SUPPLIED TEXT.
※ ※ ※

All these pieces of research become fodder for the background of my books; sometimes even the basis for specific scenes. But the most important research I do is on my protagonists and their family; how they fit into the community, how they would react to events around them, and what decisions they would make.
Because I write stories. Historically accurate stories, I hope. Stories set in a real town. But, most important, stories of what happens when my major character’s life is changed, and he or she must decide what he or she will do next to survive. That’s the heart of all my books.
Recently I had two other historical novels published. Inspired by a Wiscasset ship which brought immigrants to the New World, For Freedom Alone (1848) is set in Edinburgh, Scotland, the story of one family ejected by the British during the Highland Clearances in Scotland. And Justice & Mercy (1865) is an adult mystery inspired by feminists in the Burned Over district of New York State and the laws they fought against.
My historical novels are my “serious books,” very different from my contemporary mysteries. In every one of my books I’ve tried to recreate the world as it was. Not the world we wish it had been. I was thrilled when this spring the Midwest Book Review called them “phenomenal.” I hope my readers enjoy their visits back in time as much as I enjoyed opening doors to the past.
And you do it so well!
As you know, we have our own family Wiscasset history story, which you already knew when I discovered it. Your research sounds like a lot more fun than crime scenes and dismemberment, I think.
Kate
I have to get started reading these. I have relatives in Wiscasset and I’m a history buff.

※ ※ ※

WORK INSTRUCTIONS. Reproduce word for word the part of the passage on writing historical novels that runs from "Recently I had" up to and including "they fought against.".

GIVEN MATERIAL.
※ ※ ※

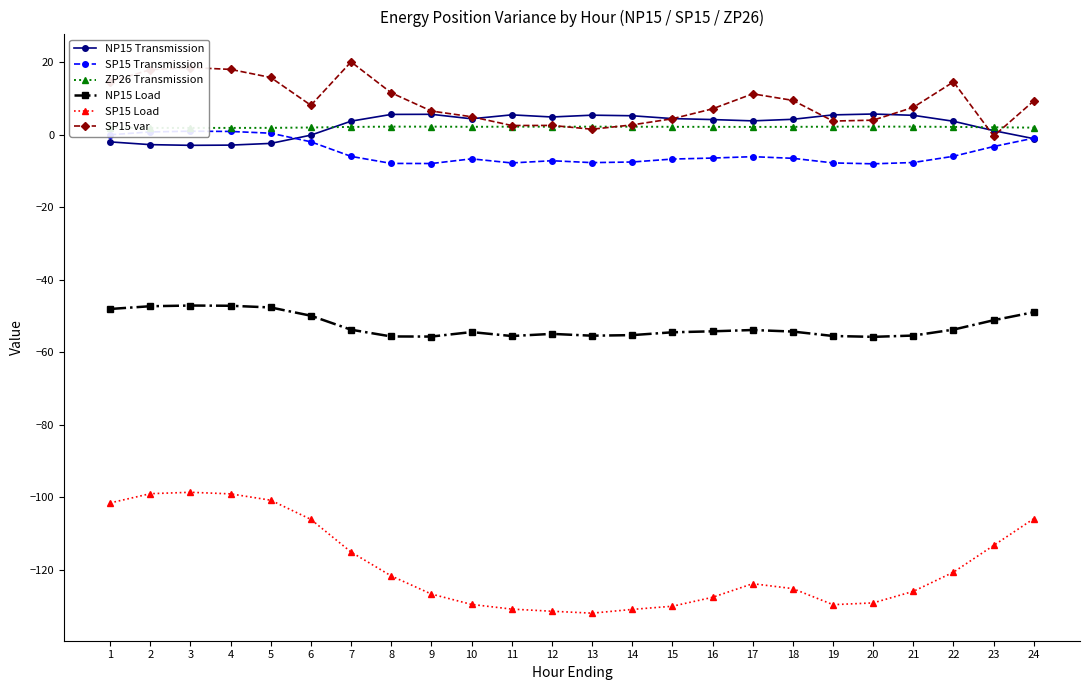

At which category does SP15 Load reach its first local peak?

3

※ ※ ※

REPLY.
Recently I had two other historical novels published. Inspired by a Wiscasset ship which brought immigrants to the New World, For Freedom Alone (1848) is set in Edinburgh, Scotland, the story of one family ejected by the British during the Highland Clearances in Scotland. And Justice & Mercy (1865) is an adult mystery inspired by feminists in the Burned Over district of New York State and the laws they fought against.